I did some more printing this week, trying to ease myself back into it. Last week was using water based inks and this week I went back to my oil based ones. My favourite part of printing is drawing back the sheet of paper to see the result, it’s always a surprise in one way or another. Maybe there is an unexpected blob or mark that just wasn’t visible on the inked plate. As someone who avoids surprises, these are ones I love. Every print is a little thrill! And I really enjoy the “ghost” prints. When I was taught by Peter Wray (now sadly dead), I could see that printmakers are very keen on deep intensity of colours, beautifully transferred, but I have always loved the ghosted prints, the second or third ones taken off the same plate.


That was the good bit but then I got onto the cleaning up. Well, I’d completely forgotten how much I hate cleaning up after using oil based inks! I think this is behind my reluctance to print. The more I tried to clean up, the worse mess I seemed to be get into! And I had my cello lesson to go to, my hands completely covered in paint and vegetable oil!

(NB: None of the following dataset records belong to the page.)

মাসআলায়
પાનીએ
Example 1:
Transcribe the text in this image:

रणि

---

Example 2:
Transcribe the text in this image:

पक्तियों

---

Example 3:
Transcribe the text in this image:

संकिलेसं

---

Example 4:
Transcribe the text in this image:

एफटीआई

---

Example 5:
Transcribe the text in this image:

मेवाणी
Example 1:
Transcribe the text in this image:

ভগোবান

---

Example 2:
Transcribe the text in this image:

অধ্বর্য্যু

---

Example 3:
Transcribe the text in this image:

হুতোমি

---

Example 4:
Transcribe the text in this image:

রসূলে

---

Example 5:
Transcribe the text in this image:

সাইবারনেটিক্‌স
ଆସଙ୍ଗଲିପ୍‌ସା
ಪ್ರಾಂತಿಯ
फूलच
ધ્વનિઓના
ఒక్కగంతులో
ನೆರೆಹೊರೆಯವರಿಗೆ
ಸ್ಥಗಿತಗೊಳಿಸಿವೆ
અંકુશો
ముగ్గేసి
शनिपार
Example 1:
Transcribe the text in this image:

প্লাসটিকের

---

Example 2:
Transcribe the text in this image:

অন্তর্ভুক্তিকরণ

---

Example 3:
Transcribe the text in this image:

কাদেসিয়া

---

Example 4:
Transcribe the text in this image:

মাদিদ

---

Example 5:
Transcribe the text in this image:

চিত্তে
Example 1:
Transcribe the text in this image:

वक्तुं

Thinking back, I remember that when I used to go to a print workshop I would factor in an hour of cleaning up before my train. The oil based inks seem much worse than painting with oils, maybe because you use more of the ink, there is just such a lot to get rid of afterwards. And rather than squeezing a small amount of ink out of a tube, you have to scoop it from a tub, the top of the ink having hardened on top and find the softer stuff below. And RAGS! I didn’t have ANY ready. The more I tried to clear, the more ink there seemed to be....

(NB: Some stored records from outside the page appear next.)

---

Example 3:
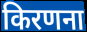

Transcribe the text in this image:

किरणना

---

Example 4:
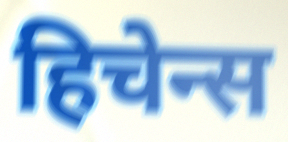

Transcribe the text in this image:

हिचेन्स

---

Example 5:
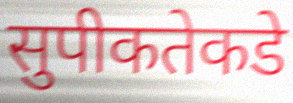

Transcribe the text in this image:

सुपीकतेकडे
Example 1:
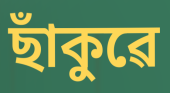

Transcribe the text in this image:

ছাঁকুৱে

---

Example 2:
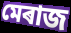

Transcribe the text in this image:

মেৰাজ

After quite a bit of panic I managed but I’m going to be better prepared next time. Lots of rags. And factor in an hour of cleaning.



Any other business?

The view from my studio has been a bit different this month. I’ve put up a makeshift canopy over my studio door and it has really helped keep the heat out. And the view from the other window is our own little rewilding experiment. The front lawn has not been mowed or weeded all month and I’m really enjoying it (as has one of our semi feral cats). It is a mental shift from the neatly mown lawns that have for so long been the expected standard. I still wonder if we will come to regret this as our garden is engulfed in weeds but it has been a fun experiment so far.